__Data extracts__
Segment Open

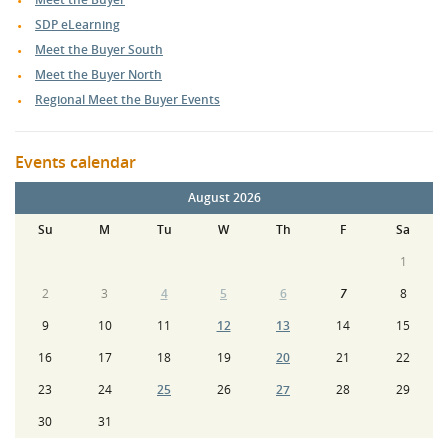
SDP eLearning
Meet the Buyer South
Meet the Buyer North
Regional Meet the Buyer Events
Events calendar
August 2026
Su
M
Tu
W
Th
F
Sa
1
2
3
4
5
6
7
8
9
10
11
12
13
14
15
16
17
18
19
20
21
22
23
24
25
26
27
28
29
30
31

Segment Closed

__Work instructions__
Write out every line of text in the data above word for word, leaving out the pictures.

__Response to the exercise__
SDP eLearning
Meet the Buyer South
Meet the Buyer North
Regional Meet the Buyer Events
Events calendar
August 2026
Su
M
Tu
W
Th
F
Sa
1
2
3
4
5
6
7
8
9
10
11
12
13
14
15
16
17
18
19
20
21
22
23
24
25
26
27
28
29
30
31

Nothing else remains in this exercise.